Exercise 1: In the fiscal deficit notes, which capital receipt is left out when calculating the fiscal deficit?
Exercise 2: Continue the fiscal deficit notes from the last sentence shown.

Study text:
It is difference between Total Govt Expenditure and total receipts excluding borrowings
Hence, in this case
We take total expenditure (both Revenue and Capital)
We take total Receipts (both Revenue and capital) but we do not include Capital Receipts which create debt (loan)
Capital Receipts normally include following:
Recovery of loan given by Central Govt to State govt etc
Sale Proceeds from Disinvestment (Amt Received from sale of shares of PSU)
Loan taken by Central Govt (from RBI, Outside country, Public)
In this case, first 2 are called Non Debt Creating Capital Receipts
(We take them while calculating Fiscal Deficit)
And last one is called Debt Creating Capital Receipt
(We exclude it while calculating Fiscal Deficit)
‘The fiscal deficit gives the borrowing requirement of the government’.
Fiscal Deficit is the difference between Govt Total Expenditure and total receipts excluding borrowings
That is, when total government expenditure is greater that total government receipts, the government faces fiscal deficit.
Fiscal Deficit = Total Expenditure - Total Receipts(Borrowings excluded)
Fiscal Deficit = Total Expenditure (revenue + capital) − Total Receipts (excluding borrowings).
It gives an indication to the government about the total borrowing requirements from all sources.
Greater fiscal deficit implies greater borrowings by the government.
Give the relationship between the revenue deficit and the fiscal deficit.View Answer
- Fiscal Deficit is the difference between Govt Total Expenditure and total receipts excluding borrowings
- Revenue Deficit is excess of Revenue expenditure over Revenue Receipts
- Fiscal Deficit is a broad term and includes Revenue Deficit.
In the following questions, select the correct answers:
Borrowings are equivalent to:
- Revenue Deficit
- Fiscal Deficit
- Primary Deficit
- None of these
B. Fiscal Deficit
In a government budget, revenue deficit is Rs50,000 crores and borrowings are Rs75,000 crores.

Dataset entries
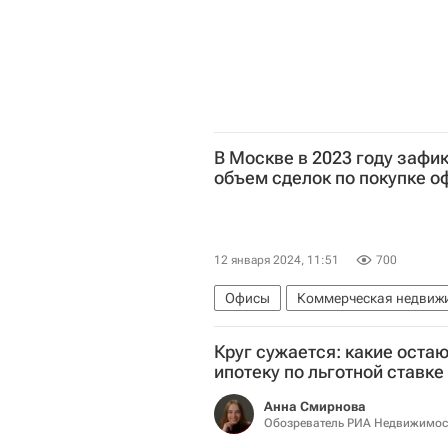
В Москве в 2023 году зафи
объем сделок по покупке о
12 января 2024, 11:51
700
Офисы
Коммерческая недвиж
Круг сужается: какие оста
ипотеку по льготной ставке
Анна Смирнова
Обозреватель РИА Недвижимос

Final answer 1: The loan taken by the Central Government (from the RBI, from outside the country, or from the public), which is the debt-creating capital receipt.

Final answer 2:
The fiscal deficit will be:
- Rs25,000 crores
- Rs 75,000 crores
- Rs 1,25,000 crores
- Rs 50,000 crores
B. Rs 75,000 crores
Fiscal Deficit is equal to borrowings.
Which of the following statement is not true for fiscal deficit?
A. fiscal deficit:
- represents the borrowings of the government
- is the difference between total expenditure and total receipts of the government
- is the difference between total expenditure and total receipts other than borrowings
- increases the future liability of the government
B. is the difference between total expenditure and total receipts of the government
Fiscal deficit is the difference between total expenditure and total receipts other than borrowings and not just total receipts.
Which of the following statements is true?
- Government Borrowings from the World Bank is a Revenue Receipt.
- Higher fiscal deficit is the result of higher revenue deficit.
- The loans taken by government represents a situation of fiscal deficit.
- The excess of capital receipts over the revenue receipts is called Revenue deficit.
C. The loans taken by government represents a situation of fiscal deficit.
Fiscal deficit is defined as the amount of borrowing the government has to resort to meet its expenses.
Assertion (A): Fiscal deficit is the difference between primary deficit and interest payment.
Reason (R): Fiscal deficit is the sum total of primary deficit and interest payment.
Mark the correct choice:
- Both Assertion (A) and Reason (R) are true, and Reason (R) is the correct explanation of the Assertion (A).
- Both Assertion (A) and Reason (R) are true, but Reason (R) is not the correct explanation of the Assertion (A).
- Assertion (A) is true, but Reason (R) is false.
- Assertion (A) is false, but Reason (R) is true.
D. Assertion (A) is false, but Reason (R) is true.
Fiscal Deficit refers to the excess of total expenditure over total receipts excluding borrowings.
It indicates borrowing requirements of the government.
Read the news report given below and answer the questions that follow:
The Finance Minister Nirmala Sitharaman has proposed a sharp 34.5 per cent hike in capital expenditure to Rs5.54 lakh crore in financial year 2022 in order to push growth.
The massive increase comes at a time when the country is looking to recover from the Covid pandemic, as rising government spending is key to bringing the economy back on track.
The government will also provide an additional Rs2 lakh crore to states for capital expenditure over and above its own commitment.
We will also work out specific mechanism to nudge states to spend more of their Budget on creation of infrastructure, Ms. Sitharaman said.
The finance minister said that the government will launch a national asset monetisation pipeline which includes the sale of oil and gas pipelines, power transmission lines and operation of toll roads under the National Highway Authority of India.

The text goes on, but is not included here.